Ne İsteniyor: Kamulaştırmasız el atmayla ilgili metinden "Kamulaştırmasız el atma;" ile başlayıp "şeklinde ifade edilebilir." sözlerine kadar devam eden kısmı hiç değiştirmeden geri ver.

KAMULAŞTIRMASIZ EL ATMA NEDENİYLE TAZMİNAT
1- Kamulaştırmasız El Atma Nedir?
Kamulaştırmasız el atma; kamulaştırma yetkisi bulunan bir kurumun, özel mülkiyete tabi bir taşınmaza, yasal bir yetkiye dayanmaksızın ve kamulaştırma yapmaksızın kalıcı bir şekilde el koyması anlamına gelen hukuki bir tabirdir. Diğer bir tanımla; kamulaştırmasız el atma, idarenin, bir kişiye ait taşınmazı bilerek veya bilmeyerek kamulaştırmaya ilişkin usul ve kurallarına uymaksızın ve bir bedel ödemeksizin işgal ederek kamu hizmetine tahsis etmesi şeklinde ifade edilebilir.
2- Kamulaştırmasız El Atma İle İlgili Kanuni Düzenlemeler
Hukukumuzda, daha ziyade, özel mülkiyette bulunan taşınmazların yola dönüştürülmesi nedeniyle ortaya çıkmış olan kamulaştırmasız el atma 16.05.1956 gün 1–6 sayılı Yargıtay İçtihadı Birleştirme kararıyla hukuk sistemimize girmiştir. Yargıtay’ın bu kararı ile taşınmazına hiçbir kamulaştırma işlemi yapılmadan el atılan mülk sahibinin, el atan kamu tüzel kişiliğine karşı meni müdahale (el atmanın önlenmesi) davası açabileceği ya da fiili duruma razı olarak kamu tüzel kişiliğine karşı mülkiyet hakkının devrine karşılık taşınmaz bedelinin tahsili istemli dava da açabileceği kabul edilmiştir.

Veri Listesi:
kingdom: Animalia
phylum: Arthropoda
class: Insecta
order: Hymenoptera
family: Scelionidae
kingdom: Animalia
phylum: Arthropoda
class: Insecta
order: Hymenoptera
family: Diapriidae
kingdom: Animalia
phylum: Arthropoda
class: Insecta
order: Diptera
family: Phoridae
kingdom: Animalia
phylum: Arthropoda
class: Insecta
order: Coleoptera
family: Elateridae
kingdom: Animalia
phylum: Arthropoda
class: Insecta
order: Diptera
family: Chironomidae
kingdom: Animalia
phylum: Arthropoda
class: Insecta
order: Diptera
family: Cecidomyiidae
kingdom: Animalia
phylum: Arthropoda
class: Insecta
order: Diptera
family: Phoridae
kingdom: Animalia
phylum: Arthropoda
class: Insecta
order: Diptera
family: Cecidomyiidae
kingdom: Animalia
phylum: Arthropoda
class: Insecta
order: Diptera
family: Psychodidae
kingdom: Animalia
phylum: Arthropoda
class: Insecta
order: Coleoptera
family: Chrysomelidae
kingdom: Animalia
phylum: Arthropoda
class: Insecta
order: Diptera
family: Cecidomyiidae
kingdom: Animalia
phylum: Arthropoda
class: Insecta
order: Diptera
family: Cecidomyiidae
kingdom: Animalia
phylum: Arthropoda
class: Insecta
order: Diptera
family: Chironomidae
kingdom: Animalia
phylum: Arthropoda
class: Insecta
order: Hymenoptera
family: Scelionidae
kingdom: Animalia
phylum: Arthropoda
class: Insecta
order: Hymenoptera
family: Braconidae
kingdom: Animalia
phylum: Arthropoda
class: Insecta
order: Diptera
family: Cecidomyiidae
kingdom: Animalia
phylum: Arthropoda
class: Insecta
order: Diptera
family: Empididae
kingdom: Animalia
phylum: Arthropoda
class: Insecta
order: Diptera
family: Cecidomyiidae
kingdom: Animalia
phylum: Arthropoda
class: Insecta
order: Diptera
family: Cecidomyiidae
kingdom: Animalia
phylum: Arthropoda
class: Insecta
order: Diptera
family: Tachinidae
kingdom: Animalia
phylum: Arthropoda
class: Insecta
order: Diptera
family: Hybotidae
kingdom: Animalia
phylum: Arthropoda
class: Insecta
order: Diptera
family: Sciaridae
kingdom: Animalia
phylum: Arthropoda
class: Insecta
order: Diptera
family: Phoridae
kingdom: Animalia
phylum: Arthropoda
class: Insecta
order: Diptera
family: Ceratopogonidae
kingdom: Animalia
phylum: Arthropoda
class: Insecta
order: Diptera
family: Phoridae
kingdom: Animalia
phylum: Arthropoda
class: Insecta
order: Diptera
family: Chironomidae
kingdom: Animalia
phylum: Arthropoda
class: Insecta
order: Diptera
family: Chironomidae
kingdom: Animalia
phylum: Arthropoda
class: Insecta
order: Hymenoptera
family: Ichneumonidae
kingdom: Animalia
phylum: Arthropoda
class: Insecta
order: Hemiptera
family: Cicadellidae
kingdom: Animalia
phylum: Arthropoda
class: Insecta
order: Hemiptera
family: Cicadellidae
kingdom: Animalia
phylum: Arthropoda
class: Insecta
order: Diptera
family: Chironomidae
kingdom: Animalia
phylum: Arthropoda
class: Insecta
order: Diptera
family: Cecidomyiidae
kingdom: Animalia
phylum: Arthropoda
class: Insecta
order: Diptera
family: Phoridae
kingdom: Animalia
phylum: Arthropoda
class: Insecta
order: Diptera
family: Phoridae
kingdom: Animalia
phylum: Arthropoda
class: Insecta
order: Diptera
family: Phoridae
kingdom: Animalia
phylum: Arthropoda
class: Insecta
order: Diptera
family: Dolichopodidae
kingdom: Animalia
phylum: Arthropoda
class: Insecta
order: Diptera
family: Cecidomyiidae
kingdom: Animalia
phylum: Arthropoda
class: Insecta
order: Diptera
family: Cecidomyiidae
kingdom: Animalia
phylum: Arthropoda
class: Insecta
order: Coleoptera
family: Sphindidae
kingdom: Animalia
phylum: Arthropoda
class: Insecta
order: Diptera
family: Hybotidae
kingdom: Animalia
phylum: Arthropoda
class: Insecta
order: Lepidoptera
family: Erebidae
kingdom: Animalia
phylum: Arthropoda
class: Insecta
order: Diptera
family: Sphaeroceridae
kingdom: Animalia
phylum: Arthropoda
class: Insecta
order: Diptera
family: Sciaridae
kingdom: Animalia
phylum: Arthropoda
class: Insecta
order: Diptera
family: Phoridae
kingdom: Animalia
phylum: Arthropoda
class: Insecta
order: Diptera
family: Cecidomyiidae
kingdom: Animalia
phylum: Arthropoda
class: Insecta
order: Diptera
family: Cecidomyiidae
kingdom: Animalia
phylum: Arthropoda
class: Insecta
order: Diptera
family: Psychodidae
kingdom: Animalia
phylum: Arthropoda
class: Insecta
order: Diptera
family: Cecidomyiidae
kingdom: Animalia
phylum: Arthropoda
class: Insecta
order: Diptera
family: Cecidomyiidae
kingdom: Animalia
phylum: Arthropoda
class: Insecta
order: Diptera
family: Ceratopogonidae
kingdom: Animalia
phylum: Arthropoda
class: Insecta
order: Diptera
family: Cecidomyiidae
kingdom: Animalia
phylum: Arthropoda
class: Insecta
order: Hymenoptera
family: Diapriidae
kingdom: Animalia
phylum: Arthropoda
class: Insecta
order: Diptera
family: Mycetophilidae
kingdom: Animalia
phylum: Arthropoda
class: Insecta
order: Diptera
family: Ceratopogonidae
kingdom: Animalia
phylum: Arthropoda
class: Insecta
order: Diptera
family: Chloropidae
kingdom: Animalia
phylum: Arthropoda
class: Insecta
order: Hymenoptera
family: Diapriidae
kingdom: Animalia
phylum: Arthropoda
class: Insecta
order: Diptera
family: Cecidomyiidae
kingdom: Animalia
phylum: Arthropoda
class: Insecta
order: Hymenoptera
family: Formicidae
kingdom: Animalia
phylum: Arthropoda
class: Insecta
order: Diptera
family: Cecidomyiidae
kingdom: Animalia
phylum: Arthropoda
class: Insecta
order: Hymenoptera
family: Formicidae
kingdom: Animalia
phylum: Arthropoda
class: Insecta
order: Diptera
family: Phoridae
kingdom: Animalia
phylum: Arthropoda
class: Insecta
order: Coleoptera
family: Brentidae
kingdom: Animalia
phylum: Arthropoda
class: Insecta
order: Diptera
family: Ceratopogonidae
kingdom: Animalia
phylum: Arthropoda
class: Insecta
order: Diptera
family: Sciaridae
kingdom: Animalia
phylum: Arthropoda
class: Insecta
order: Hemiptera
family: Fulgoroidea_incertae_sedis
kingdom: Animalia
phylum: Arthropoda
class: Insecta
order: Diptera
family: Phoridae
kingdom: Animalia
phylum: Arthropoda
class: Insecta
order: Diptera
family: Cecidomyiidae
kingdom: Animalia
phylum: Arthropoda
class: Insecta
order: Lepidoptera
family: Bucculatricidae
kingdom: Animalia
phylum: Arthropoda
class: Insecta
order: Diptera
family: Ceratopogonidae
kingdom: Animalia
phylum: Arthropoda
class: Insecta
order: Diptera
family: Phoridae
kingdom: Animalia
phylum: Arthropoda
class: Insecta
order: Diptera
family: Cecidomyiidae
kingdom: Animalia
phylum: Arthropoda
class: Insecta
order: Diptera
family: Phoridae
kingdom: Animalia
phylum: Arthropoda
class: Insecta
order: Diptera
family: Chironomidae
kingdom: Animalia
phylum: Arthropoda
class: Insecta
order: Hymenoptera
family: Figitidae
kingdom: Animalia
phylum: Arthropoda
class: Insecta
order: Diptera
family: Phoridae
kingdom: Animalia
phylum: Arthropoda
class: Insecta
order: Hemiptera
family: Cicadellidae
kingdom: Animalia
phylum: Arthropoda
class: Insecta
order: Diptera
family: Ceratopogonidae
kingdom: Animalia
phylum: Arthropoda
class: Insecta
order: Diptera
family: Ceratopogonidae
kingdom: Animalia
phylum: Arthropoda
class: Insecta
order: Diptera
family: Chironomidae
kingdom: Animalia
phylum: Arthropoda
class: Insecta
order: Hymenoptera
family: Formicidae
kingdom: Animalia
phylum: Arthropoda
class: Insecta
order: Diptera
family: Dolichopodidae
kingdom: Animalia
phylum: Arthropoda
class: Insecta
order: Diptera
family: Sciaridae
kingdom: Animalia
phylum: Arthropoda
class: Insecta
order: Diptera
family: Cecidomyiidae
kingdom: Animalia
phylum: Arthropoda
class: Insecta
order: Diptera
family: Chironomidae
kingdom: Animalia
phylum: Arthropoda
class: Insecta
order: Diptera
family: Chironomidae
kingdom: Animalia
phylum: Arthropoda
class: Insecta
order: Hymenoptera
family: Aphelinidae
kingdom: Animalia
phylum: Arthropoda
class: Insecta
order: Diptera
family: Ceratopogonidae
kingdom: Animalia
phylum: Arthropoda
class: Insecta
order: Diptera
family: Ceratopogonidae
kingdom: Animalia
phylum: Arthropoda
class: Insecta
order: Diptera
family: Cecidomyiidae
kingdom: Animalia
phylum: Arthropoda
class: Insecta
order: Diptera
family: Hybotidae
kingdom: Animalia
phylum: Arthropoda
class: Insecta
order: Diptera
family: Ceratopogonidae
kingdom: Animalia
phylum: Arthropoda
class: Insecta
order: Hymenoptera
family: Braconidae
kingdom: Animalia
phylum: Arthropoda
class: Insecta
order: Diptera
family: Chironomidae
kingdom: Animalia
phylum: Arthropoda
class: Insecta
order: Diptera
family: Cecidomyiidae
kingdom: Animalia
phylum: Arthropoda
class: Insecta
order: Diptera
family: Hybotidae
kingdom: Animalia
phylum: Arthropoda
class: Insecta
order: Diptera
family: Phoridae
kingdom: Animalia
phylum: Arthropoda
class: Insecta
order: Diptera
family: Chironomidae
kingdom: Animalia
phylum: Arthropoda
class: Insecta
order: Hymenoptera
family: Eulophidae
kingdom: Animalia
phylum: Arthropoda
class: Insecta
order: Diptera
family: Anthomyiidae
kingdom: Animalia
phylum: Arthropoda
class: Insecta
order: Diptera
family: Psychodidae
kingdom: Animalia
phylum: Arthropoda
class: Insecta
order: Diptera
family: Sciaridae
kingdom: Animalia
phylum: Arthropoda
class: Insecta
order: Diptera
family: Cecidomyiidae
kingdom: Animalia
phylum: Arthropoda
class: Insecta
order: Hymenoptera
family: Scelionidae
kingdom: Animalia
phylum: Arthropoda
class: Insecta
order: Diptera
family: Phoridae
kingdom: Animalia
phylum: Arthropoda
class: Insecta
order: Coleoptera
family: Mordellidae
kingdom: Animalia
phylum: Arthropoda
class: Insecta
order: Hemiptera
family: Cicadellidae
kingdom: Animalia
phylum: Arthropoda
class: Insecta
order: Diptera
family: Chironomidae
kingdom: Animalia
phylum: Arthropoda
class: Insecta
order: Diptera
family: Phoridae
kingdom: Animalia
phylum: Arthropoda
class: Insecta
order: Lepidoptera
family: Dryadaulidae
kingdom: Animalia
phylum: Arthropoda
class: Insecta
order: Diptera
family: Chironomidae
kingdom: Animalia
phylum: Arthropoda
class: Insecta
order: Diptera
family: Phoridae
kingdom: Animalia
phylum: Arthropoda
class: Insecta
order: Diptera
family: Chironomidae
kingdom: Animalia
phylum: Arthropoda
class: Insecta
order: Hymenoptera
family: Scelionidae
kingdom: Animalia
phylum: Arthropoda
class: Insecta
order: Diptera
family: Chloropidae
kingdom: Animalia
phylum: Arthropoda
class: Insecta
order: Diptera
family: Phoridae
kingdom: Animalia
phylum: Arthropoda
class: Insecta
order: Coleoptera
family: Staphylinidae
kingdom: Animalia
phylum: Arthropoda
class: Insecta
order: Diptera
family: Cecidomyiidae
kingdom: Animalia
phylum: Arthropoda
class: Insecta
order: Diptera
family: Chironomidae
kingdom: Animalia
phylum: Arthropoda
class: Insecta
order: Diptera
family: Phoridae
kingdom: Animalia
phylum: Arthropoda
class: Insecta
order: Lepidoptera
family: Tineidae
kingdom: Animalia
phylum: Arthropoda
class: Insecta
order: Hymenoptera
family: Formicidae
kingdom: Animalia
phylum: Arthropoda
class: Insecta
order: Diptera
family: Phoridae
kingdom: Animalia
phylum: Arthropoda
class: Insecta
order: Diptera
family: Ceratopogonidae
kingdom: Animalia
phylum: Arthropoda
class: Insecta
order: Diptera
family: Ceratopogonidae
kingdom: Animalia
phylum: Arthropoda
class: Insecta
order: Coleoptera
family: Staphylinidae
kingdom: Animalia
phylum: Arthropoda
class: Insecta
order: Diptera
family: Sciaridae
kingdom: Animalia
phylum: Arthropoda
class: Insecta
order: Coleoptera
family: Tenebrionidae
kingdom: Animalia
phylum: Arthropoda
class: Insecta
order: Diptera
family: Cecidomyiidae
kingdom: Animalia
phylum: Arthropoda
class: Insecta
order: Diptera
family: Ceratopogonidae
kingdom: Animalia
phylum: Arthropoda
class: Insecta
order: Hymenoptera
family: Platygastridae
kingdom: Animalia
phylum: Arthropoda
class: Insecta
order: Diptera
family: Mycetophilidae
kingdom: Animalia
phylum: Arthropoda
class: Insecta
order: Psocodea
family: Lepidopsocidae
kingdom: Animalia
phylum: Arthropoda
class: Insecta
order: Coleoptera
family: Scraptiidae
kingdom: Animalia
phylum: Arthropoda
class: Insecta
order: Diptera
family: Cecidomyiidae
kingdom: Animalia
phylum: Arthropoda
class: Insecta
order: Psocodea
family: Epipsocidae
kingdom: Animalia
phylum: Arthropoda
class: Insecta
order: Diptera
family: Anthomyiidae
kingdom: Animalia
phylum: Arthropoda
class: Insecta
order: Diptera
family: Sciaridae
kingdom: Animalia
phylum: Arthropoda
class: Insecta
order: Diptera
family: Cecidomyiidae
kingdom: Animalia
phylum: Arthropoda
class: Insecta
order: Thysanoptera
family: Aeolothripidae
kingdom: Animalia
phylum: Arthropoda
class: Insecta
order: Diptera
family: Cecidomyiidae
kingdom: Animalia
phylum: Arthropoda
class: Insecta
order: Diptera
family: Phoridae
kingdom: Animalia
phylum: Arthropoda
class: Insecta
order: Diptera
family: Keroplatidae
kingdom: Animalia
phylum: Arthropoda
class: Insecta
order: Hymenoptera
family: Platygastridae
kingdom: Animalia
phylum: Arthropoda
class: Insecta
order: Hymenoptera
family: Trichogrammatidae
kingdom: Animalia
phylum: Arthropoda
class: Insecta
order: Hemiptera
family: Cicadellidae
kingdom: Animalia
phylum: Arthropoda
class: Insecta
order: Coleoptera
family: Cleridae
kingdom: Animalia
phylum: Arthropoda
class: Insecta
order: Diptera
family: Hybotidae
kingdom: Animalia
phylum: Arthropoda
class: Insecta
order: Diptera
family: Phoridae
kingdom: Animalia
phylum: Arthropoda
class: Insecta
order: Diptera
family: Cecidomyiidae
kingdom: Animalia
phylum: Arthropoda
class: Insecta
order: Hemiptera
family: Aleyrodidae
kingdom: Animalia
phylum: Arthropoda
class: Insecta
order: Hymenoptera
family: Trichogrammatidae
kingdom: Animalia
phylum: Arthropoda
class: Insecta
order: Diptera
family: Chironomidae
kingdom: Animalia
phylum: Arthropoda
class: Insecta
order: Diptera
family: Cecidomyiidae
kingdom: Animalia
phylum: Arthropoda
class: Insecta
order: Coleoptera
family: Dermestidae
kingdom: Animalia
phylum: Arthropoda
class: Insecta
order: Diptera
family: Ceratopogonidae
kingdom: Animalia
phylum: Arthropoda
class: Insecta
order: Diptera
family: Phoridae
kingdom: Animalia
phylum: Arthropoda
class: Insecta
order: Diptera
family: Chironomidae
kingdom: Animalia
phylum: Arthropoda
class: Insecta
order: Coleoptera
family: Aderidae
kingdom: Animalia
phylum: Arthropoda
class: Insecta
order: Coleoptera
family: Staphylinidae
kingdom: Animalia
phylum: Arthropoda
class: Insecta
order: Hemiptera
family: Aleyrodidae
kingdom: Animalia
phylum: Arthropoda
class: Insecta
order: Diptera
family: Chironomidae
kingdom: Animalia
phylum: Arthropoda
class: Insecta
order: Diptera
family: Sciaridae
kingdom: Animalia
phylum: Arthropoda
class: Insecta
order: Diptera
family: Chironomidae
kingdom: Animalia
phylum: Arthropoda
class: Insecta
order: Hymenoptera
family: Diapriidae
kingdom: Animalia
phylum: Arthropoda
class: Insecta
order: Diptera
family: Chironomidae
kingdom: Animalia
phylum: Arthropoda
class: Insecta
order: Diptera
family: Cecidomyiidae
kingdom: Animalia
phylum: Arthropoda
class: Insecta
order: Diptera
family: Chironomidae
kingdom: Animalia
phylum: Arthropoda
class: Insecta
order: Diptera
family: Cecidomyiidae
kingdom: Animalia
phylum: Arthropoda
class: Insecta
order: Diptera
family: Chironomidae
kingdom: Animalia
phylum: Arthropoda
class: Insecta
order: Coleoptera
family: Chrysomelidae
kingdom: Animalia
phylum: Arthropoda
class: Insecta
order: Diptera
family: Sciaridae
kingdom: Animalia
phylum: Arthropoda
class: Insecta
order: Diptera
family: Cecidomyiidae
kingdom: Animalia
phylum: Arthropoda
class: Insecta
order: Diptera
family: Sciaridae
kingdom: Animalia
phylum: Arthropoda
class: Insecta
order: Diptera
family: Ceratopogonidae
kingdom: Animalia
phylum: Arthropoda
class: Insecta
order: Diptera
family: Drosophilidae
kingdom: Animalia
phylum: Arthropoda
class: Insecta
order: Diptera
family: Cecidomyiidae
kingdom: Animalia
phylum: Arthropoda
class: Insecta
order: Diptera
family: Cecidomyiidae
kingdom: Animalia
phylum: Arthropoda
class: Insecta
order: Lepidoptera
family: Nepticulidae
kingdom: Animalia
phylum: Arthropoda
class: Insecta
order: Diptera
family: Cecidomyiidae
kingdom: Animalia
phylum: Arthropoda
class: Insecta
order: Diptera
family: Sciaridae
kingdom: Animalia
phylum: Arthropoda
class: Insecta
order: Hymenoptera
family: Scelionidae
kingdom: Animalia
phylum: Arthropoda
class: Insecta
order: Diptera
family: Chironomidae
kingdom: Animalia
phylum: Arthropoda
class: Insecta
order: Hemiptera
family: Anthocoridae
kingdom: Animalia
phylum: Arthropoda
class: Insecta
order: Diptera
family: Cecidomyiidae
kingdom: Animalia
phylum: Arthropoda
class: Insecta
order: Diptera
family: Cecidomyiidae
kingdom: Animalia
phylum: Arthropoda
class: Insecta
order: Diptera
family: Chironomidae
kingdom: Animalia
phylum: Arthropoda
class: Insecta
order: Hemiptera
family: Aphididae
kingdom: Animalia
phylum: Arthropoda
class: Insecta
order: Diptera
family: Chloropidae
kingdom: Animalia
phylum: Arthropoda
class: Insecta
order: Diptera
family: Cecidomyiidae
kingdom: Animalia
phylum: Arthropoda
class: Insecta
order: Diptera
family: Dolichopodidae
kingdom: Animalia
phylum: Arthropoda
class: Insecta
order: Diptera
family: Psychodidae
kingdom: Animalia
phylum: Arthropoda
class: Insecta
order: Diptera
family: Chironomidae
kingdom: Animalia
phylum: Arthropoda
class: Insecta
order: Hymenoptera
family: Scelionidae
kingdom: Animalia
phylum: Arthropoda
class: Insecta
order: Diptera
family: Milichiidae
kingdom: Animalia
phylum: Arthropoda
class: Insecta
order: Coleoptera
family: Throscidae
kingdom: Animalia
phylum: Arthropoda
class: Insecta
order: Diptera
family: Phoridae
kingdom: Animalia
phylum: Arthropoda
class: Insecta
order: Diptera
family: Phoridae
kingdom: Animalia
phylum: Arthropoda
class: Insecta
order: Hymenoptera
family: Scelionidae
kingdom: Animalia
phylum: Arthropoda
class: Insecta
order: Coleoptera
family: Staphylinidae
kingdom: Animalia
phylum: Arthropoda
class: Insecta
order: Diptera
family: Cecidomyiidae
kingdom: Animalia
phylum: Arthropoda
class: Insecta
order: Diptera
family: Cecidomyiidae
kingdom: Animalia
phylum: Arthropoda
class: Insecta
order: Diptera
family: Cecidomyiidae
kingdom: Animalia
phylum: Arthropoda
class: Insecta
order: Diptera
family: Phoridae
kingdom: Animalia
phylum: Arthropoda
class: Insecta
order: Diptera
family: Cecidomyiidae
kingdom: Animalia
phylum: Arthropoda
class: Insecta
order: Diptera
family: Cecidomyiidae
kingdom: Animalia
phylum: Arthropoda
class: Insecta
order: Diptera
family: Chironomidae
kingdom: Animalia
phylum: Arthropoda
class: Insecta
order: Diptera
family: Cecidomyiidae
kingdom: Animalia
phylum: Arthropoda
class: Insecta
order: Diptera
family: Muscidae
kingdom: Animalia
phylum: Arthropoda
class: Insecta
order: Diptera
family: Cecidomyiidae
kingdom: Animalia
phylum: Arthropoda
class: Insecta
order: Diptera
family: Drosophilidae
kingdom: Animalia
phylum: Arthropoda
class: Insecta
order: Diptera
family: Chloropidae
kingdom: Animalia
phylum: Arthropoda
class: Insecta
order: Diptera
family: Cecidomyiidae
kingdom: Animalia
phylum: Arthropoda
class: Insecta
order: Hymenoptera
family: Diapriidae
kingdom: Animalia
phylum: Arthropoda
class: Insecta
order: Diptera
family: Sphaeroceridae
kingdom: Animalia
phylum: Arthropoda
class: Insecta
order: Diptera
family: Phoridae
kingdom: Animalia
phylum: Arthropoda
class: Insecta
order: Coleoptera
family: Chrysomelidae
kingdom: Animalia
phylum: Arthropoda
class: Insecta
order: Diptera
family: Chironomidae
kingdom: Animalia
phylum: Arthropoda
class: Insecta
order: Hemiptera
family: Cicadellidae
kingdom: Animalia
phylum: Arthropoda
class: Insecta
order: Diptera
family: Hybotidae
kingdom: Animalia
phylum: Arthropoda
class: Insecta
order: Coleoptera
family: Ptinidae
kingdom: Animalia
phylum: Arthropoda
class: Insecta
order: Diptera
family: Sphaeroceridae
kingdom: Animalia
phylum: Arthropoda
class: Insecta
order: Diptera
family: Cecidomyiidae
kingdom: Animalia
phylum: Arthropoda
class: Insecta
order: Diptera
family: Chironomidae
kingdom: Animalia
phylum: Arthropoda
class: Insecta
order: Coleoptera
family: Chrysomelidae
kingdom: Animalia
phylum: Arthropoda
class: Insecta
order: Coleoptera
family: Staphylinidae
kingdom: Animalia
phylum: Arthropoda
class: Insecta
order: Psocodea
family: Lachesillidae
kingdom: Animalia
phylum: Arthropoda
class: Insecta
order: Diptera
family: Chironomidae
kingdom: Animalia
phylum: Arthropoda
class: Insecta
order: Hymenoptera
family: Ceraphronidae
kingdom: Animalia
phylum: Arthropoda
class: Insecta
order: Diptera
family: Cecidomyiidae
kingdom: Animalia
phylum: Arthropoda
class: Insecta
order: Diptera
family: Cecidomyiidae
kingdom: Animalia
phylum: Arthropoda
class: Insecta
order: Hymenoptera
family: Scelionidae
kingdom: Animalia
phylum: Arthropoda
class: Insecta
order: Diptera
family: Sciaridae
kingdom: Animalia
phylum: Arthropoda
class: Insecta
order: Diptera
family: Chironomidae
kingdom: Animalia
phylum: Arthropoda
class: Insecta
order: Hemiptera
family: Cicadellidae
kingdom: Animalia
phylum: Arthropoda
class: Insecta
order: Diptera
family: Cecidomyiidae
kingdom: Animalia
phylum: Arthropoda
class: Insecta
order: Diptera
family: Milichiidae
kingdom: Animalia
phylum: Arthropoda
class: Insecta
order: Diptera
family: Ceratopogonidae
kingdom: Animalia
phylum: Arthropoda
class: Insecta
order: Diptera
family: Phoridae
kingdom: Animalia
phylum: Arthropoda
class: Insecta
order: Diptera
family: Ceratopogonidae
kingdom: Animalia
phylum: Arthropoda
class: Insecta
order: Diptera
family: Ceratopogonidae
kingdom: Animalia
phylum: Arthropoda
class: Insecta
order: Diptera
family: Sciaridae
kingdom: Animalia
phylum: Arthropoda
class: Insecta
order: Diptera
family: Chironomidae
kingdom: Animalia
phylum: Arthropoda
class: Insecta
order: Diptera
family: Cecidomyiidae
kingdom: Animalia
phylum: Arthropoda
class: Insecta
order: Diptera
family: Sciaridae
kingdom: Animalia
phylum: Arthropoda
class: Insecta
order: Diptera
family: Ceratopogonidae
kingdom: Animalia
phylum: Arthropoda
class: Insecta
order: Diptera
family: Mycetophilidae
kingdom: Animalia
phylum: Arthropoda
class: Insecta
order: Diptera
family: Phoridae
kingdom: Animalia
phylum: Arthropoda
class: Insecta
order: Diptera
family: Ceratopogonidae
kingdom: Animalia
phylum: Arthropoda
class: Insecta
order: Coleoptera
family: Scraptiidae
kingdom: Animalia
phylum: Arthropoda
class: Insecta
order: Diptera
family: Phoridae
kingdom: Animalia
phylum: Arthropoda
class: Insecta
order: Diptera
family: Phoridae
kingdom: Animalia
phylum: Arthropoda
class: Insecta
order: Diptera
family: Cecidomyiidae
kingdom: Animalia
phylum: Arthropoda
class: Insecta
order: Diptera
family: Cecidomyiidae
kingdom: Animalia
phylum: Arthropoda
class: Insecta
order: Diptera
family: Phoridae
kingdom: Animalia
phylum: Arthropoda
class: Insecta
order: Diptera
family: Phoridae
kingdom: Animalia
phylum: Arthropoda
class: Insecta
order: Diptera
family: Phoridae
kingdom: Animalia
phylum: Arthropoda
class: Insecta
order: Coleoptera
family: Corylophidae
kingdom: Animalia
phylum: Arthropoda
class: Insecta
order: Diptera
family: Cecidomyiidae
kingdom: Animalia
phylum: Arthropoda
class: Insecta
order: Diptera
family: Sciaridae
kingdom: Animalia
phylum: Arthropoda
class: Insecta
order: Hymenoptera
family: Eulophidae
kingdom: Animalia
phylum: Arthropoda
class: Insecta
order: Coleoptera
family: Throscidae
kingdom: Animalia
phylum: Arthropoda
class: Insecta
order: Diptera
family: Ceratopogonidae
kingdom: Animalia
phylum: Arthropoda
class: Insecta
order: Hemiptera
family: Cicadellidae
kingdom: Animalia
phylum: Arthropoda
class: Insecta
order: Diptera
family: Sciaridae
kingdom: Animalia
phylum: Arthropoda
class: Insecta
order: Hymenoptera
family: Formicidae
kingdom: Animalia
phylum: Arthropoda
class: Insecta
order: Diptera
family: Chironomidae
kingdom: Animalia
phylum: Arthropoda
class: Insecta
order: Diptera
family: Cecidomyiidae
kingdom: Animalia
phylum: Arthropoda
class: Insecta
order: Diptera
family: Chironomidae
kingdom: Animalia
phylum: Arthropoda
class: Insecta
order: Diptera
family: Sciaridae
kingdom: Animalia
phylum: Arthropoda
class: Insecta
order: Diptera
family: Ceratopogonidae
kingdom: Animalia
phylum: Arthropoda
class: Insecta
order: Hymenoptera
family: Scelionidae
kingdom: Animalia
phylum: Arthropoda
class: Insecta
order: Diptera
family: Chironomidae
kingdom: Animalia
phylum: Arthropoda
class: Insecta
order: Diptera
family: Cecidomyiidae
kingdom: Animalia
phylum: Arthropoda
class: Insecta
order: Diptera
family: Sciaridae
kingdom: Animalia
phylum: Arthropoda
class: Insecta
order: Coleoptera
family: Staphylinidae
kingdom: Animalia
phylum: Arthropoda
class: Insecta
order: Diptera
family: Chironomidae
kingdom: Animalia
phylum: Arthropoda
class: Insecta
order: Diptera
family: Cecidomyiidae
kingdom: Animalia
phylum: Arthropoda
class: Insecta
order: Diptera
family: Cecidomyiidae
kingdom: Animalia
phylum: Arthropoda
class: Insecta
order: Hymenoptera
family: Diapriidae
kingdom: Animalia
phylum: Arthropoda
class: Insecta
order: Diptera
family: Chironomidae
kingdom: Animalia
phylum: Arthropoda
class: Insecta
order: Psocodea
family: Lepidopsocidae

Tam Çıktı:
Kamulaştırmasız el atma; kamulaştırma yetkisi bulunan bir kurumun, özel mülkiyete tabi bir taşınmaza, yasal bir yetkiye dayanmaksızın ve kamulaştırma yapmaksızın kalıcı bir şekilde el koyması anlamına gelen hukuki bir tabirdir. Diğer bir tanımla; kamulaştırmasız el atma, idarenin, bir kişiye ait taşınmazı bilerek veya bilmeyerek kamulaştırmaya ilişkin usul ve kurallarına uymaksızın ve bir bedel ödemeksizin işgal ederek kamu hizmetine tahsis etmesi şeklinde ifade edilebilir.